SOC Tier 2 Analyst

The SOC Tier 2 Analyst serves as the primary investigative and response resource within the Security Operations Center. This position is responsible for conducting deeper investigations of escalated incidents, validating potential threats, performing threat hunting activities, and coordinating technical response efforts.

Tier 2 Analysts analyze complex attack patterns across multiple systems and data sources. They correlate information from endpoints, networks, cloud platforms, identity services, and threat intelligence feeds to determine the scope, severity, and business impact of potential incidents.

The analyst is responsible for performing advanced log analysis, malware triage, forensic review, and threat intelligence correlation. The position frequently serves as the technical lead during moderate severity incidents and provides guidance to Tier 1 analysts during investigations.

Tier 2 Analysts also contribute to detection engineering efforts by improving security monitoring content, developing detection logic, refining alert rules, and recommending improvements to SOC operations.

Candidates must possess advanced knowledge of cybersecurity operations, threat detection methodologies, incident response procedures, attack frameworks, and threat actor tactics, techniques, and procedures.

The candidate should have strong experience with SIEM platforms, EDR platforms, network security monitoring, cloud security technologies, threat intelligence platforms, and incident management processes. Experience investigating ransomware, phishing campaigns, credential theft, insider threats, and cloud security incidents is highly desirable.

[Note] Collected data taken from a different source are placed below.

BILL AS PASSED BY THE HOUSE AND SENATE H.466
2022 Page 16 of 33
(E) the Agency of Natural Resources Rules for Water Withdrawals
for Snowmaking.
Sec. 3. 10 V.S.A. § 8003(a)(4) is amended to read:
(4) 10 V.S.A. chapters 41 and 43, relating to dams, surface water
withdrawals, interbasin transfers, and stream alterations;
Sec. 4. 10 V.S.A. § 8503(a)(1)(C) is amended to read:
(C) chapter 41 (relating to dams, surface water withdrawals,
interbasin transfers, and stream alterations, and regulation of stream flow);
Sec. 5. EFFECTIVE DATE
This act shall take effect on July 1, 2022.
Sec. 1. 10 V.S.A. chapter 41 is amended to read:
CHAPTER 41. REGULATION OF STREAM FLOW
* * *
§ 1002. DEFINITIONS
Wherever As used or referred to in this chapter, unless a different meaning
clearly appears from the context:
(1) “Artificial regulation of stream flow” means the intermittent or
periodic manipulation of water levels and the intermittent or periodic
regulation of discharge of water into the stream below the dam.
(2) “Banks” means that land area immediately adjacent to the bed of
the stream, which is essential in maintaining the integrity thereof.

The position requires the ability to analyze large volumes of data, identify subtle indicators of compromise, and make informed decisions under pressure. Candidates should understand MITRE ATT&CK, threat hunting methodologies, detection engineering principles, and digital evidence collection.

Typical certifications include CySA+, GCIA, GCIH, GCED, CASP+, CISSP, or equivalent.

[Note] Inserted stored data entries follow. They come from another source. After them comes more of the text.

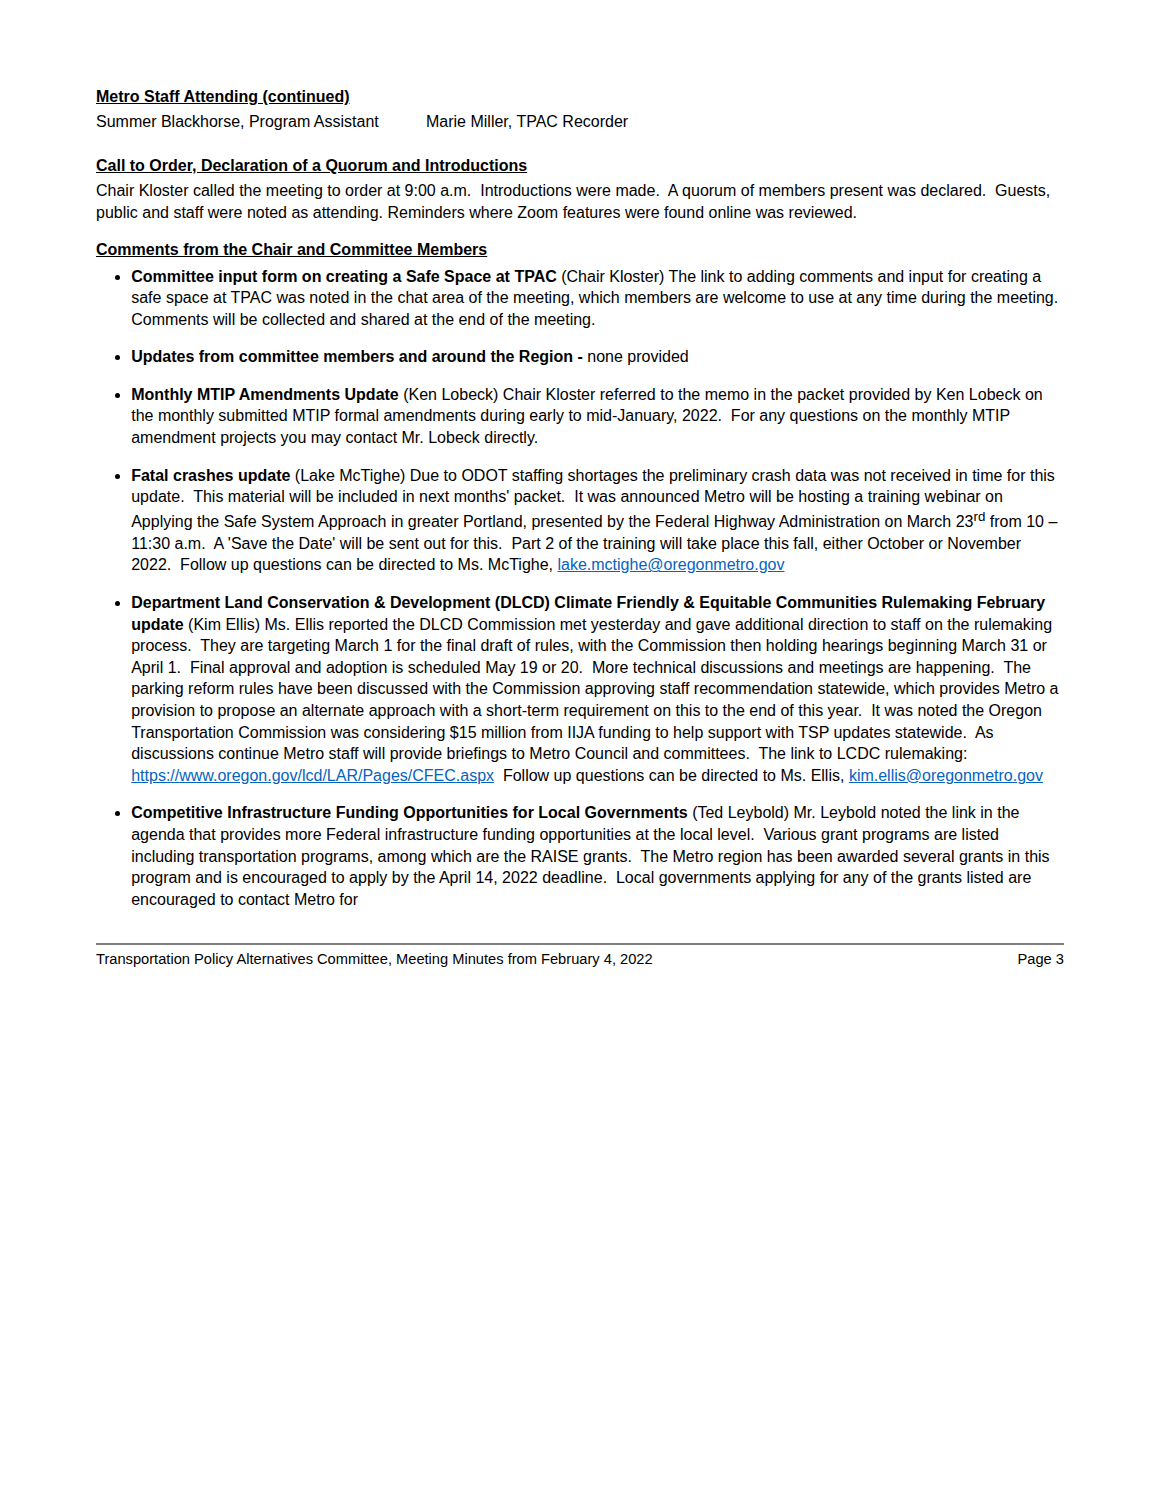Metro Staff Attending (continued)
Summer Blackhorse, Program Assistant Marie Miller, TPAC Recorder
Call to Order, Declaration of a Quorum and Introductions
Chair Kloster called the meeting to order at 9:00 a.m. Introductions were made. A quorum of members present was declared. Guests, public and staff were noted as attending. Reminders where Zoom features were found online was reviewed.
Comments from the Chair and Committee Members
Committee input form on creating a Safe Space at TPAC (Chair Kloster) The link to adding comments and input for creating a safe space at TPAC was noted in the chat area of the meeting, which members are welcome to use at any time during the meeting. Comments will be collected and shared at the end of the meeting.
Updates from committee members and around the Region - none provided
Monthly MTIP Amendments Update (Ken Lobeck) Chair Kloster referred to the memo in the packet provided by Ken Lobeck on the monthly submitted MTIP formal amendments during early to mid-January, 2022. For any questions on the monthly MTIP amendment projects you may contact Mr. Lobeck directly.
Fatal crashes update (Lake McTighe) Due to ODOT staffing shortages the preliminary crash data was not received in time for this update. This material will be included in next months' packet. It was announced Metro will be hosting a training webinar on Applying the Safe System Approach in greater Portland, presented by the Federal Highway Administration on March 23rd from 10 – 11:30 a.m. A 'Save the Date' will be sent out for this. Part 2 of the training will take place this fall, either October or November 2022. Follow up questions can be directed to Ms. McTighe, lake.mctighe@oregonmetro.gov
Department Land Conservation & Development (DLCD) Climate Friendly & Equitable Communities Rulemaking February update (Kim Ellis) Ms. Ellis reported the DLCD Commission met yesterday and gave additional direction to staff on the rulemaking process. They are targeting March 1 for the final draft of rules, with the Commission then holding hearings beginning March 31 or April 1. Final approval and adoption is scheduled May 19 or 20. More technical discussions and meetings are happening. The parking reform rules have been discussed with the Commission approving staff recommendation statewide, which provides Metro a provision to propose an alternate approach with a short-term requirement on this to the end of this year. It was noted the Oregon Transportation Commission was considering $15 million from IIJA funding to help support with TSP updates statewide. As discussions continue Metro staff will provide briefings to Metro Council and committees. The link to LCDC rulemaking: https://www.oregon.gov/lcd/LAR/Pages/CFEC.aspx Follow up questions can be directed to Ms. Ellis, kim.ellis@oregonmetro.gov
Competitive Infrastructure Funding Opportunities for Local Governments (Ted Leybold) Mr. Leybold noted the link in the agenda that provides more Federal infrastructure funding opportunities at the local level. Various grant programs are listed including transportation programs, among which are the RAISE grants. The Metro region has been awarded several grants in this program and is encouraged to apply by the April 14, 2022 deadline. Local governments applying for any of the grants listed are encouraged to contact Metro for
Transportation Policy Alternatives Committee, Meeting Minutes from February 4, 2022 Page 3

The candidate must have a minimum of Secrete Clearance
.

At Defianx, we believe that great people build great outcomes. We are committed to supporting our employees with a competitive benefits package designed to promote health, professional growth, work-life balance, and long-term career success. Eligible employees have access to medical benefits, paid time off, paid holidays, professional development opportunities, certification support, and flexible work arrangements based on customer and operational requirements.

As a growing cybersecurity company, we invest in our team by fostering a collaborative culture that values continuous learning, innovation, and excellence. Employees are encouraged to expand their technical expertise, pursue industry certifications, contribute to mission-critical initiatives, and grow their careers alongside the company's success. Defianx is committed to creating an environment where talented professionals can thrive while delivering exceptional value to our customers.